[[ Provided passage open ]]

Hayden spent the next few summers in the west surveying the areas around Yellowstone and the Grand Tetons. His annual reports caused excitement in Washington as they described stunning mountains, roaring rivers, boiling hot springs, geysers, and exotic natural pools.
When Hayden returned to Washington he fervently lobbied for the creation of Yellowstone National Park. It was established as the first national park in the United States by President Ulysses S. Grant in 1872.
Mapping Colorado (1873-1876)
In the post-war United States there was great fascination and ambition about Colorado. Horace Greeley, the journalist who is credited with the saying “Go West, young man,” traveled to Colorado and inspired masses more to come. The 1860s saw gold rushes near Pikes Peak and Central City. Denver was connected by two railroads and became a boomtown for a decade.
However, Colorado was not properly mapped. Hayden’s new focus was to create an atlas of the Rocky Mountains. He had created maps of the Yellowstone region, but he wasn’t satisfied with their quality. He wanted to make maps of Colorado using all the latest scientific knowledge and techniques of the 19th century.
The survey was painstaking work. A six-mile baseline was established near Denver, and it was crucial that this measurement was precise. In his 1873 annual report Hayden wrote:
“The system of triangles rests upon a base about six miles long near Denver. This was twice measured with a steel tape under twenty pounds strain and the temperature taken every five minutes. A check-base will be measured this year. A secondary triangulation, resting upon this primary, was carried by the topographers over the same area. The primary triangles range from thirty to sixty miles in the length of their sides, while the secondary average eight miles.”

[[ Provided passage closed ]]

| Instructions to follow |
Can you copy out the passage on Hayden's surveys of Yellowstone and Colorado in full, word for word?

[[ Supplied entries open ]]

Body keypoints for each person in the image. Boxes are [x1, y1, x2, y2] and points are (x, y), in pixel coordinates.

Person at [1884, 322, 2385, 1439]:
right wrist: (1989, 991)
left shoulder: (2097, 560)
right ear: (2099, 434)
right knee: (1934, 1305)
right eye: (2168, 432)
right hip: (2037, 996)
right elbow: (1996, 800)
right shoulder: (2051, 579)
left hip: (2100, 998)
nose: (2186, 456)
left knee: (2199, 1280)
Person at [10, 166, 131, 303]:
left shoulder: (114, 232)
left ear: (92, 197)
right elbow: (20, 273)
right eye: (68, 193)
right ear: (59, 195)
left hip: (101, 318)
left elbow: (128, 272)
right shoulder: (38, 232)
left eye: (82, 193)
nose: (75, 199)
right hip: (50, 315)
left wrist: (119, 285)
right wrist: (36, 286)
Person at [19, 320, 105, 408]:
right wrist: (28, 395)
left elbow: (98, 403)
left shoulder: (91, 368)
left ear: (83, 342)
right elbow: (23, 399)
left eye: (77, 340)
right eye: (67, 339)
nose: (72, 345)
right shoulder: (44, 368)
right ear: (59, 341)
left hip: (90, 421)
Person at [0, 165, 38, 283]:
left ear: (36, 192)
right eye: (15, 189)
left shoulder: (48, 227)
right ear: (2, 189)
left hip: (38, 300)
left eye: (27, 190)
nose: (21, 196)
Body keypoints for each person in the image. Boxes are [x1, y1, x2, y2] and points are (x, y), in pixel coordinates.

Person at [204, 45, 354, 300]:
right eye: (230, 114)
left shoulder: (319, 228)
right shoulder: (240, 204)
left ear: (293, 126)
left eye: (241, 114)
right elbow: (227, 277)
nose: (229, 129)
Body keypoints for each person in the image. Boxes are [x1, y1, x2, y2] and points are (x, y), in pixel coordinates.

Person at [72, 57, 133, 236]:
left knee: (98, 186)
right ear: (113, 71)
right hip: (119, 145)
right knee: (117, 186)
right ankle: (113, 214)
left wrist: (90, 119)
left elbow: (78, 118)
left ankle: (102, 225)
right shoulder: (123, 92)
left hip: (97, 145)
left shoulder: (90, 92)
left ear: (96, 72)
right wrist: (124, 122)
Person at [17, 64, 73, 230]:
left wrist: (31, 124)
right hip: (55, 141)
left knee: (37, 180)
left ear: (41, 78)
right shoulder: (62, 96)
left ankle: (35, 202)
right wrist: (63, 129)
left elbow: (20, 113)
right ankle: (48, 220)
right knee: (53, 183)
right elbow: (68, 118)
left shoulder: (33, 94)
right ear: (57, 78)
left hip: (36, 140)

[[ Supplied entries closed ]]

| Result of this exercise |
Hayden spent the next few summers in the west surveying the areas around Yellowstone and the Grand Tetons. His annual reports caused excitement in Washington as they described stunning mountains, roaring rivers, boiling hot springs, geysers, and exotic natural pools.
When Hayden returned to Washington he fervently lobbied for the creation of Yellowstone National Park. It was established as the first national park in the United States by President Ulysses S. Grant in 1872.
Mapping Colorado (1873-1876)
In the post-war United States there was great fascination and ambition about Colorado. Horace Greeley, the journalist who is credited with the saying “Go West, young man,” traveled to Colorado and inspired masses more to come. The 1860s saw gold rushes near Pikes Peak and Central City. Denver was connected by two railroads and became a boomtown for a decade.
However, Colorado was not properly mapped. Hayden’s new focus was to create an atlas of the Rocky Mountains. He had created maps of the Yellowstone region, but he wasn’t satisfied with their quality. He wanted to make maps of Colorado using all the latest scientific knowledge and techniques of the 19th century.
The survey was painstaking work. A six-mile baseline was established near Denver, and it was crucial that this measurement was precise. In his 1873 annual report Hayden wrote:
“The system of triangles rests upon a base about six miles long near Denver. This was twice measured with a steel tape under twenty pounds strain and the temperature taken every five minutes. A check-base will be measured this year. A secondary triangulation, resting upon this primary, was carried by the topographers over the same area. The primary triangles range from thirty to sixty miles in the length of their sides, while the secondary average eight miles.”